There, in the stillness of the Japanese afternoon, we summoned from out the twenty years that had elapsed since Hearn's visit, a vision of the old priest, seated, brush in hand, writing one of the three hundred volumes of the history of the religions of Japan, of the interpreter Akira, and of the little Celtic dreamer seated Buddha-wise between them, while, mingled with the sound of the purring of the cat, and the song of the uguisu from the plum-tree grove, we heard the murmur of their voices.
"That which we are, in the consequence of that which we have been.... Every act contains both merit and demerit, just as even the best painting has defects and excellence. But when the sum of good in any action exceeds the sum of evil, just as in a good painting the merits outweigh the faults, then the result is progress. And gradually by such progress will all evil be eliminated.... They who by self-mastery reach such conditions of temporary happiness, have gained spiritual force also, and some knowledge of truth. Their strength to conquer themselves increases more and more with every triumph, until they reach at last that world of Apparitional Birth, in which the lower forms of temptation have no existence."
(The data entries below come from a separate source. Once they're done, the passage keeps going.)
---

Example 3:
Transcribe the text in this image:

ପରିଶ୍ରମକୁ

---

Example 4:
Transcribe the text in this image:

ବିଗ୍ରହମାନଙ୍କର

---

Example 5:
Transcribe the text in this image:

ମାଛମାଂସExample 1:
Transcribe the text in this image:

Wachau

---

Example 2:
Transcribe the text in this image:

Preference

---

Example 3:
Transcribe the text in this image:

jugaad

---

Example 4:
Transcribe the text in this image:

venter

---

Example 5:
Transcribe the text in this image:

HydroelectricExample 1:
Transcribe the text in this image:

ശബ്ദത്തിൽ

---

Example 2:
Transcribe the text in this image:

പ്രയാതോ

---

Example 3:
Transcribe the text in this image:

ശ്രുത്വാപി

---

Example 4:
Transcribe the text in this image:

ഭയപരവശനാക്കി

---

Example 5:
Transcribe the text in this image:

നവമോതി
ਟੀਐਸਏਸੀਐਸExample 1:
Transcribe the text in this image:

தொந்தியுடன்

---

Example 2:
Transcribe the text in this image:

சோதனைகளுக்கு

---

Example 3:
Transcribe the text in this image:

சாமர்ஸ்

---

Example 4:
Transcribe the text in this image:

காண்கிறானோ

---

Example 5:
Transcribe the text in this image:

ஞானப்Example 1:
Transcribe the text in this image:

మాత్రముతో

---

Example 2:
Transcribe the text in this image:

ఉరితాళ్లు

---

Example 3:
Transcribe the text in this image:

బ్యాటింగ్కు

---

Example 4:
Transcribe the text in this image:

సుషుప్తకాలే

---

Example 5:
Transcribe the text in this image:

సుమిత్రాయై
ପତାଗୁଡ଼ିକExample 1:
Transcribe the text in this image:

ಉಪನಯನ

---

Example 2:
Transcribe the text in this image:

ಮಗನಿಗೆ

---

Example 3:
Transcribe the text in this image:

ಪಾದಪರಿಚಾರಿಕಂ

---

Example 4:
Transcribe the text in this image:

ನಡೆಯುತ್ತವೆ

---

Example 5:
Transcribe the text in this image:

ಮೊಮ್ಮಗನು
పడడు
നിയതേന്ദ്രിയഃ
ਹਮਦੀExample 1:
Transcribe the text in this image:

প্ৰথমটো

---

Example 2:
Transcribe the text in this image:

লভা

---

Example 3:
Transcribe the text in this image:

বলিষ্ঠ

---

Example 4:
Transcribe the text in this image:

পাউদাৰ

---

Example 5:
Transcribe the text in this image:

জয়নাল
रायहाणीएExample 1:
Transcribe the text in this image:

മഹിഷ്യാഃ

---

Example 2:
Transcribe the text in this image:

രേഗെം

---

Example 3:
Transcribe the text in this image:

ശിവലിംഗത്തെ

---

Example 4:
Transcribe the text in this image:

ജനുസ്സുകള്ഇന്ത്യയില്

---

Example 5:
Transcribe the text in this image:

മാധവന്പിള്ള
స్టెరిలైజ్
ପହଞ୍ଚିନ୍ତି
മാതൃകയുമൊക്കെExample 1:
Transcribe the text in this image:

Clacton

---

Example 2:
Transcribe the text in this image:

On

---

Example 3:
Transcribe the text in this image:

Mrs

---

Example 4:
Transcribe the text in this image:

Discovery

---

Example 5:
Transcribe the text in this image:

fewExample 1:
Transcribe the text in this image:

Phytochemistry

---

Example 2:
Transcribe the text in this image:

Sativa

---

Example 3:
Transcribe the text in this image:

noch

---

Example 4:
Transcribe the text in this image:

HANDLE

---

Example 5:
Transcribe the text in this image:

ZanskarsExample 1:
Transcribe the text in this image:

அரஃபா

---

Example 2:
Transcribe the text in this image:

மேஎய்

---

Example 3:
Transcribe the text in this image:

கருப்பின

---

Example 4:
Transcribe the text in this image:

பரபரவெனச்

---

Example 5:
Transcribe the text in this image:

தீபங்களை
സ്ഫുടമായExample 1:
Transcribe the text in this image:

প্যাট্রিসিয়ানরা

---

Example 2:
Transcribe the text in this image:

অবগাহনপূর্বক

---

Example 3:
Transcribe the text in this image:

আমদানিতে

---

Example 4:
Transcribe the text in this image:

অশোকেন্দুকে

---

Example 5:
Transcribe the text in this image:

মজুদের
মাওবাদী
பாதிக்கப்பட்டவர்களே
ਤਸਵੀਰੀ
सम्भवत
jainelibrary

Wisely had Mr. Mason counselled patience. The next afternoon, while seated at tea-time in the hall of the Grand Hotel, we saw two figures pass through the swing door at the entrance ... one was a Japanese lady, dressed in the national Japanese costume—a kimono of dark iron-grey silk—the other, a tall, slim, near-sighted youth of seventeen dressed also in kimono, wearing a peaked collegiate cloth cap and sandals on his feet. The pair hesitated at the doorway, and after questioning one of the hotel clerks, came towards us under his guidance.
Mrs. Atkinson realised at once that this was her Japanese half-sister-in-law. The nearest relations never embrace in Japan, but the two ladies saluted one another with profound bows and smiles.
Mrs. Koizumi could never have been, even according to Japanese ideas, good-looking; it was difficult to reconcile this subdued, sad-faced, Quaker-like person with Hearn's description written to Ellwood Hendrik, of the little lady whom he dressed up like a queen, and who nourished dreams of "beautiful things to be bought for the adornment of her person." But the face had a pleasing expression of gentle, sensible honesty. Had it not been for the arched eyebrows, oblique eyes and elaborate coiffure—the usual erection worn by her country-women—she might have been a dignified, well-mannered housekeeper in a large English establishment.